If there is a tight coupling between his application and a handful of upstream libraries, packagers are far more likely to break his application by distributing the latest version of that shared library. Other applications that aren't as tightly coupled can handle that upgrade. Since it is tightly coupled, he's going to be highly attuned to the upgrade needs for his specific statically compiled version.

They're not orthogonal; they're two directed graphs with the same vertices and different edges.

If the dependency graph G = (V, E) has a vertex for every software project and an edge x -> y iff downstream project y depends on upstream project x, then the change-flow network is the graph C = (V, F), where there is an edge x -> y in F iff there is a downstream path between x and y in G and also y requires an update and re-release when x changes (e.g., because it bundles a copy of x in its releases).

So if there is a change to project x, for it to flow to all affected dependents, you must update all downstream neighbors of x in the change-flow network C.

For example, consider the following dependency graph, in which library L is used by downstream library L2, and L2 by project P:

    L -> L2 -> P
If none of the projects bundle their upstream dependencies in their own releases, then the corresponding change-flow network has no edges, and updating any project requires only re-releasing its own package to satisfy all dependencies:

    L
    L2
    P
But if L2 bundles a copy of L, and P bundles a copy of L2, then the corresponding network looks like this:

    L -> L2
    L -> P

    L2 -> P

    P
A change to L requires re-releasing not only L but also L2, and P. A change to L2 requires re-releasing L2 and also P.

Does that make more sense now?

You seem to misunderstand how static linking works.

If P statically links to its own version of L2, then L2 is just a part of P. The fact that there may be a dynamically linked version of L2 elsewhere on the system is irrelevant.

Consider:

  L -> L2 -> P

  L -> L2 -> Q

  L -> L2 -> R
If the authors of L2 release a new version that P and Q are happy with, but creates an extremely subtle segfault condition in R, then what?

The packager could just wait to release the upgrade to L2 until all downstream packages have compatible releases.

The packager could backport a subset of the L2 patches that is still compatible with R (Redhat does this a lot).

The packager could silently curse the author of R for not statically linking the necessary frozen-in-time version of L2 and thus bypassing this problem entirely.

> If P statically links to its own version of L2, then L2 is just a part of P. The fact that there may be a dynamically linked version of L2 elsewhere on the system is irrelevant.

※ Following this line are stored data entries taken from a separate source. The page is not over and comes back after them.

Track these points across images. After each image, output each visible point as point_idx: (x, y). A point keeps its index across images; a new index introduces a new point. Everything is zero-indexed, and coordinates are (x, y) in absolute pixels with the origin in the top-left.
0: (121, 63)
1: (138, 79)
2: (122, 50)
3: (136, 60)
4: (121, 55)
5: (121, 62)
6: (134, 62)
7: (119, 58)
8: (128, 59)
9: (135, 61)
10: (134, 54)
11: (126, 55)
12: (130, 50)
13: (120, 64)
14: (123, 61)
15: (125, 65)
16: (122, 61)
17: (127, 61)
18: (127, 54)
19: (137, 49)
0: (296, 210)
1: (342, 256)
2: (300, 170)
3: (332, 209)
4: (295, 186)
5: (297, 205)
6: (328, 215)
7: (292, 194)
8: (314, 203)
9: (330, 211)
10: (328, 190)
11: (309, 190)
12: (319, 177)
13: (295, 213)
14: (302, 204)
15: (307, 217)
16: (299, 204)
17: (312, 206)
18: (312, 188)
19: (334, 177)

No, it's highly relevant because when a security fix lands for L2, it takes longer to propagate to users if projects like P bundle their own versions of L2 as part of their releases. In that case, users must wait for the project developers to work the already-released L2 fixes into their own bundled versions of L2 and then release new versions of the projects before any downstream users get the fix. But if P and other projects use the same version of L2 that everybody else does, everybody gets the fix right away.

> If the authors of L2 release a new version that P and Q are happy with, but creates an extremely subtle segfault condition in R, then what? ...

> The packager could silently curse the author of R for not statically linking the necessary frozen-in-time version of L2 and thus bypassing this problem entirely.

More likely, the packager would patch L2 to fix the problem with R and then talk to the upsteam L2 developers to get the patch included in L2 proper. This way, R's users get the fix right away and the problem gets eliminated at its source, in L2, rather than papered-over in R's private copy of L2.

As I wrote in my original post, one of the big benefits of the "no bundling" policy is to make sure that patches flow upsteam to where they belong instead of piling up in downstream repos where they do good for only one dependent project instead of all dependent projects.

I mean, sure, just typeset it in LaTeX and it'll breeze right past your Fortune 500 IT department's change management board.
Meanwhile, organizations too small for a change management board can outsource that function to Debian.